Inter­view: Kris­tin Schild | Foto: pri­vat

Frau Run­ge, Sie arbei­ten seit fast drei­ßig Jah­ren als Tier­ärz­tin. Gehen Sie immer noch ger­ne zur Arbeit?
Ja, Tier­me­di­zin ist immer noch mein Traum­be­ruf. Die Viel­sei­tig­keit der Auf­ga­ben, vor allem der Kon­takt zu den Tie­ren mit ihren unter­schied­li­chen Per­sön­lich­kei­ten und Lebens­ge­schich­ten, aber auch zu ihren Besit­zern, macht mir Freu­de. Außer­dem reizt es mich, die schnel­le Ent­wick­lung der Tier­me­di­zin zu ver­fol­gen und mich stän­dig wei­ter­zu­bil­den. Da wir neben der übli­chen Pra­xi­s­tä­tig­keit die Roll­stüh­le für Hun­de, Aku­punk­tur und Ther­mo­gra­fie anbie­ten, sehen wir Pati­en­ten aus ganz Deutsch­land. Das ist eben­falls sehr anre­gend und ver­an­lasst uns, jetzt mehr in die Tele­me­di­zin ein­zu­stei­gen, um alle unse­re Pati­en­ten adäquat betreu­en zu kön­nen.

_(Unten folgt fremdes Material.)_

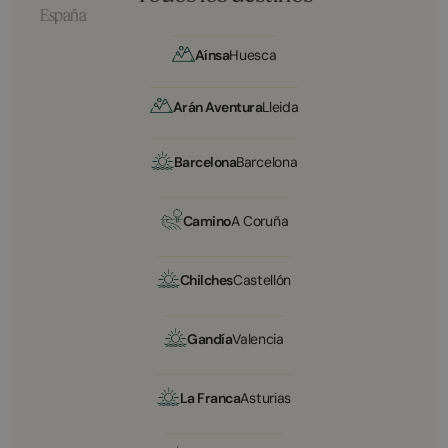
España
Aínsa
Huesca
Arán Aventura
Lleida
Barcelona
Barcelona
Camino
A Coruña
Chilches
Castellón
Gandía
Valencia
La Franca
Asturias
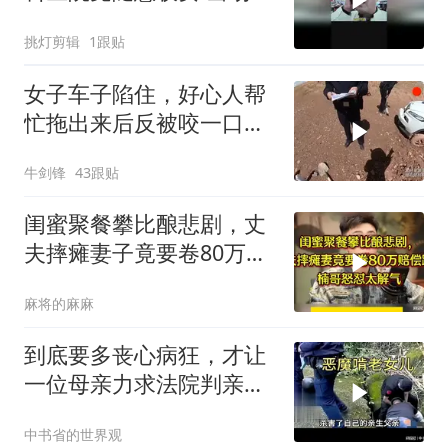
到法院
挑灯剪辑
1跟贴
女子车子陷住，好心人帮
忙拖出来后反被咬一口车
子损坏，要赔偿！
牛剑锋
43跟贴
闺蜜聚餐攀比酿悲剧，丈
夫摔瘫妻子竟要卷80万赔
偿跑路，楠哥怒怼
麻将的麻麻
到底要多丧心病狂，才让
一位母亲力求法院判亲女
儿死刑
中书省的世界观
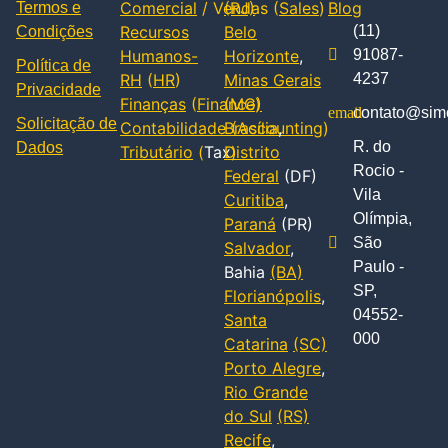
Comercial
/ Vendas (
(RJ)
Sales
)
Blog
Termos e
Recursos
Belo
(11)
Condições
Humanos-
Horizonte
,
91087-
Política de
RH
(
HR
)
Minas Gerais
4237
Privacidade
Finanças
(
Finance
(MG)
)
contato@simc
Solicitação de
Contabilidade
Brasília
(
Accounting
,
)
R. do
Dados
Tributário
(
Tax
Distrito
)
Rocio -
Federal
(DF)
Vila
Curitiba
,
Olímpia,
Paraná
(PR)
São
Salvador
,
Paulo -
Bahia
(BA)
SP,
Florianópolis
,
04552-
Santa
000
Catarina
(SC)
Porto Alegre
,
Rio Grande
do Sul
(RS)
Recife
,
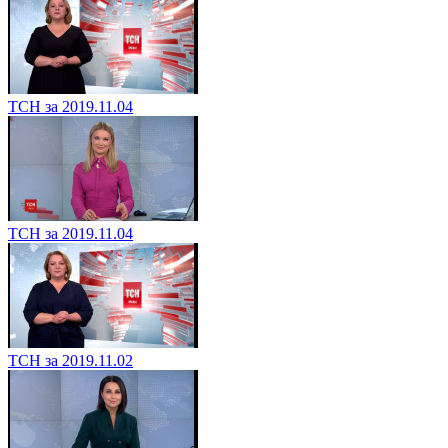
ТСН за 2019.11.04
ТСН за 2019.11.04
ТСН за 2019.11.02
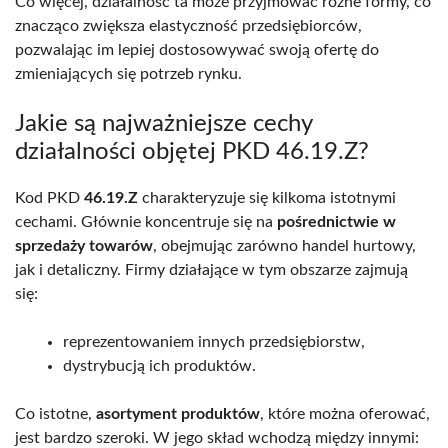
Co więcej, działalność ta może przyjmować różne formy, co
znacząco zwiększa elastyczność przedsiębiorców,
pozwalając im lepiej dostosowywać swoją ofertę do
zmieniających się potrzeb rynku.
Jakie są najważniejsze cechy
działalności objętej PKD 46.19.Z?
Kod PKD
46.19.Z
charakteryzuje się kilkoma istotnymi
cechami. Głównie koncentruje się na
pośrednictwie w
sprzedaży towarów
, obejmując zarówno handel hurtowy,
jak i detaliczny. Firmy działające w tym obszarze zajmują
się:
reprezentowaniem innych przedsiębiorstw,
dystrybucją ich produktów.
Co istotne,
asortyment produktów
, które można oferować,
jest bardzo szeroki. W jego skład wchodzą między innymi:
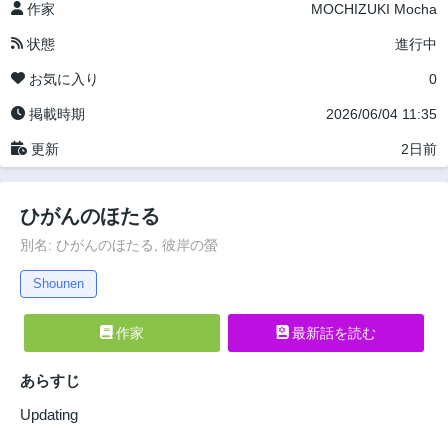
作家
MOCHIZUKI Mocha
状態
進行中
お気に入り
0
掲載時期
2026/06/04 11:35
更新
2日前
ひがんのほたる
別名: ひがんのほたる, 彼岸の螢
Shounen
作家
最新話を読む
あらすじ
Updating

Die Roll­stüh­le für Hun­de bie­ten Sie inzwi­schen schon län­ger an. Besteht da wirk­lich eine dau­er­haf­te Nach­fra­ge?
Tat­säch­lich steigt die Nach­fra­ge deut­lich. Neben den klas­si­schen Rol­lis für Hun­de mit Pro­ble­men der Hin­ter­bei­ne sehen wir zuneh­mend Pati­en­ten, die Rol­lis für Vor­der­bein­pro­ble­me oder noch kom­ple­xe­re Rol­lis brau­chen. Viel­fach set­zen wir die Rol­lis auch nicht nur als Dau­er­lö­sung, son­dern vor­über­ge­hend zur Reha­bi­li­ta­ti­on nach Krank­hei­ten oder OPs ein. Der Rol­li wird dann Teil der The­ra­pie.
Und wie ver­wen­den Sie die Ther­mo­gra­fie?
Unse­re sehr emp­find­li­che, spe­zi­ell für die Tier­me­di­zin her­ge­stell­te Wär­me­bild­ka­me­ra, hilft uns sowohl bei Dia­gno­sen als auch bei The­ra­pie­ver­läu­fen. Da sie für alle Tie­re – vom Pferd bis zur win­zi­gen Fle­der­maus – ein­setz­bar ist, stellt sie eine wun­der­ba­re Ergän­zung zum Praxis­portfolio dar.